Re: [Bug 219609] File corruptions on SSD in 1st M.2 socket of AsRock X600M-STX + Ryzen 8700G
From: Bruno Gravato
Date: Fri Jan 10 2025 - 06:18:09 EST
Hi,
(resending in text-only mode, because mailing lists don't like HMTL
emails... sorry to those getting this twice)
I can reply via email, that's not a problem.
I'll try to run some more tests when I get the chance (it's been a
very busy week, sorry).
Besides the volatile write cache test, any other test I should try?
Regarding the M.2 slots. I believe this motherboard has no chipset.

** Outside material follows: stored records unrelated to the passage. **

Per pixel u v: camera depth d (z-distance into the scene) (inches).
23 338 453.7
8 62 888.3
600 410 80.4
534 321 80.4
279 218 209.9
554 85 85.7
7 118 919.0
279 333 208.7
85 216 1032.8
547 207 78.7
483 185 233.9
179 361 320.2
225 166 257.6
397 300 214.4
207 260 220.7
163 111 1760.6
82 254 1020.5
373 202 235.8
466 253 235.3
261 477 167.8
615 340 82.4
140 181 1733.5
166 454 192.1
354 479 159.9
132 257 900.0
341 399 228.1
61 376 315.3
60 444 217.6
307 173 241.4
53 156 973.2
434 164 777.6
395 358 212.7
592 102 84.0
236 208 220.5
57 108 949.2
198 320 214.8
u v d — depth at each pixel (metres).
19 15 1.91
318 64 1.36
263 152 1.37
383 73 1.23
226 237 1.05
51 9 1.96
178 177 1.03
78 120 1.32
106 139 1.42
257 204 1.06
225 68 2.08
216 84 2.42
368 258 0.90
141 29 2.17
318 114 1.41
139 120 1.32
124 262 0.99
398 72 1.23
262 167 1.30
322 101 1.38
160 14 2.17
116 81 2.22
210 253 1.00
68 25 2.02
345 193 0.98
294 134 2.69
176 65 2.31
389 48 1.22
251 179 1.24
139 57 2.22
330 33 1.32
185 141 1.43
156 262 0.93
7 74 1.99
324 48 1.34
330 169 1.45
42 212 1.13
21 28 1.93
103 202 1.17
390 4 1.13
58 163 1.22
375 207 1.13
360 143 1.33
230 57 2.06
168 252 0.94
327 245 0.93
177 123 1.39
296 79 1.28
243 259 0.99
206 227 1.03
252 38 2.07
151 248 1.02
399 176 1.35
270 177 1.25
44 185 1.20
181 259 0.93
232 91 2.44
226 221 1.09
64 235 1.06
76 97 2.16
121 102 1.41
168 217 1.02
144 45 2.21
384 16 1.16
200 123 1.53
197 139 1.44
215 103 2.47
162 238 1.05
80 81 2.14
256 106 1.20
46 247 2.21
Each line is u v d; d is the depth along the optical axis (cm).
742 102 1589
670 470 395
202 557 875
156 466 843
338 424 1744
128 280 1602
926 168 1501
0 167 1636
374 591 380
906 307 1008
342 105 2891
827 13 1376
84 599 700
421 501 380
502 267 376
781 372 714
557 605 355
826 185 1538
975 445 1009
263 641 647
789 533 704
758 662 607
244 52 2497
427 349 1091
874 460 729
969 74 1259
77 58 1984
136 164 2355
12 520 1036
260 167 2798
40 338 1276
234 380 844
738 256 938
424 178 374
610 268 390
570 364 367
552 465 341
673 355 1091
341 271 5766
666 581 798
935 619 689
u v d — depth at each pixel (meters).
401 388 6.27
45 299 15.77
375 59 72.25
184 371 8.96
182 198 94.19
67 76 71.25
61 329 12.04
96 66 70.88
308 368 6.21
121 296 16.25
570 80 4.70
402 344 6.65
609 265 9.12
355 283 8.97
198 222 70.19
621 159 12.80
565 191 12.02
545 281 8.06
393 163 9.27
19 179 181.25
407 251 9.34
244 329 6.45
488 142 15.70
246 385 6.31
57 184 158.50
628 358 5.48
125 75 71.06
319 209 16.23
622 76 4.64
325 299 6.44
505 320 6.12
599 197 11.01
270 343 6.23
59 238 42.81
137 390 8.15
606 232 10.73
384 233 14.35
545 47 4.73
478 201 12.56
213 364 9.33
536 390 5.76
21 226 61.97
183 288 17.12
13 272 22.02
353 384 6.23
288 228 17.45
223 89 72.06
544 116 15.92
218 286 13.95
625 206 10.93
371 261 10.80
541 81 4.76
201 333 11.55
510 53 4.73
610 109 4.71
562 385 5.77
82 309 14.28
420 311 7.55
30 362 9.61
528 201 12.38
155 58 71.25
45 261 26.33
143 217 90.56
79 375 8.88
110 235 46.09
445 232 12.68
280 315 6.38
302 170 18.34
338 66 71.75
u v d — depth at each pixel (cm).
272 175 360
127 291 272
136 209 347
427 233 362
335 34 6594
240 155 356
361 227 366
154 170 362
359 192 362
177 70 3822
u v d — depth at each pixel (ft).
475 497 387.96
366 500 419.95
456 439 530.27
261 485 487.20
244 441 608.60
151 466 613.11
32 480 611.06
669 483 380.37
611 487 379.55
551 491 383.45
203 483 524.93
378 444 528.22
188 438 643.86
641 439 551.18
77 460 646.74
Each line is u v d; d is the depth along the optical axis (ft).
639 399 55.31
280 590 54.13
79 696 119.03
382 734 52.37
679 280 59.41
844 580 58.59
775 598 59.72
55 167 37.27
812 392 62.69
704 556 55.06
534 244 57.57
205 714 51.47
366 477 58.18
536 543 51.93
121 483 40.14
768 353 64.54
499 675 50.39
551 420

So
both slots should be connected directly to the CPU (mine is Ryzen
8600G), although they might be connecting to different parts of the
CPU, right? I guess that can make a difference.
My disks are gen4 as well.
Bruno
On Thu, 9 Jan 2025 at 15:44, Stefan <linux-kernel@xxxxxxx> wrote:
>
> Hi,
>
> due to Thorstens hints, I'm trying to reply to both, the bug tracker and
> the mailing list.
>
> > --- Comment #13 from Keith Busch (kbusch@xxxxxxxxxx) ---
> > If I'm summarizing correctly, we're seeing corruption on Lexar, Kingston,
> > and now Samsung NVMe's?
>
> The Kingston read errors may be something different. They are described
> in detail in messages #108 and #113 of the Debian Bug Tracker
> https://bugs.debian.org/cgi-bin/bugreport.cgi?bug=1076372
>
> With the Kington, I never saw the write errors that occur with Lexar and
> Samsung on newer Kernels (and which are easy to reproduce).
>
> (ATM I cannot provide test results from the Kingston SSD because the
> Lexar is installed, the PC is installed remotely and in use. Thus I
> can't swap the SSDS that often.)
>
> > # cat /sys/block/nvme0n1/queue/fua
>
> Returns "1"
>
> > --- Comment #15 from Keith Busch (kbusch@xxxxxxxxxx) --- as a test,
> > could you turn off the volatile write cache?
> >
> > # sudo nvme set-feature /dev/nvme0n1 -f 6 -v 0
> Had to modify that a little bit:
>
> $ nvme get-feature /dev/nvme0n1 -f 6
> get-feature:0x06 (Volatile Write Cache), Current value:0x00000001
> $ nvme set-feature /dev/nvme0 -f 6 /dev/nvme0n1 -v 0
> set-feature:0x06 (Volatile Write Cache), value:00000000,
> cdw12:00000000, save:0
> $ nvme get-feature /dev/nvme0n1 -f 6
> get-feature:0x06 (Volatile Write Cache), Current value:00000000
>
> Corruptions disappear (under 6.13.0-rc6) if volatile write cache is
> disabled (and appear again if I turn it on with "-v 1").
>
> But, lspci says I have a
>
> Shenzhen Longsys Electronics Co., Ltd. Lexar NM790 NVME SSD
> (DRAM-less) (rev 01) (prog-if 02 [NVM Express])
>
> Note the "DRAM-less". This is confirmed by
> https://www.techpowerup.com/ssd-specs/lexar-nm790-4-tb.d1591. Instead of
> this, the SSD has a (*non-*volatile) SLC write cache and it uses 40 MB
> Host-Memory-Buffer (HMB).
>
> May there be an issue with the HMB allocation/usage ?
>
> Is the mainboard firmware involved into HMB allocation/usage ? That
> would explain, why volatile write caching via HMB works in the 2nd M.2
> socket.
>
> BTW, controller is MaxioTech MAP1602A, which is different from the
> Samsung controllers.
>
> > --- Comment #14 from Bruno Gravato (bgravato@xxxxxxxxx) --- The only
> > difference in the specs between the two M.2 slots is that one is
> > gen5x4 (the main one, which is the one with problems) and the other
> > is gen4x4 (this works fine, no errors).
>
> AFAIK this primary M.2 socket is connected to dedicated PCIe lanes of
> the CPU. On my PC, it runs in Gen4 mode (limited by SSD).
>
> The secondary M.2 socket on the rear side is probably connected to PCIe
> lanes which are usually used by a chipset -- but that socket works.
>
> Regards Stefan